(RECORDED INFORMATION)

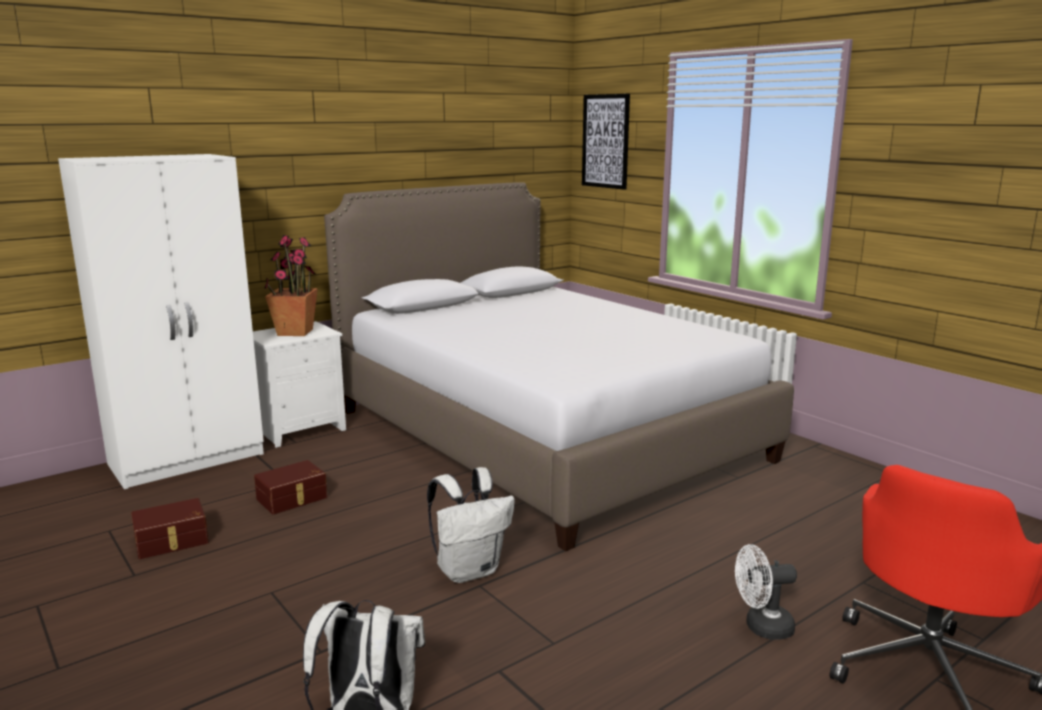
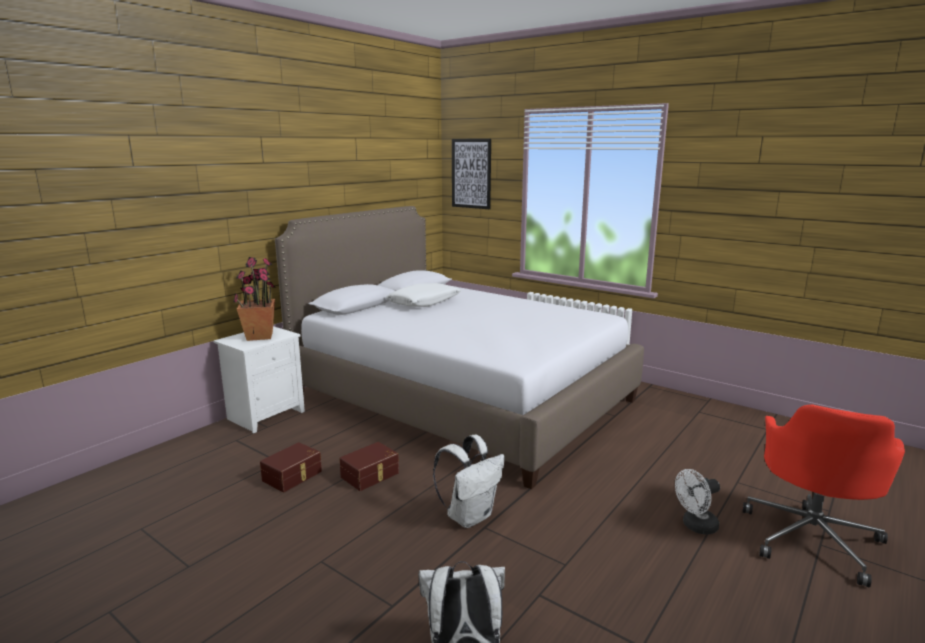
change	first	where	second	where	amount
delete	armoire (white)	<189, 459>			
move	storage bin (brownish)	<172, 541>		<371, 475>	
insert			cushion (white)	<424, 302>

(End RECORDED INFORMATION)

» EXERCISE DETAILS:
Return the full listing above verbatim, please, but without its images.

» OUTPUT OF THE EXERCISE:
change	first	where	second	where	amount
delete	armoire (white)	<189, 459>			
move	storage bin (brownish)	<172, 541>		<371, 475>	
insert			cushion (white)	<424, 302>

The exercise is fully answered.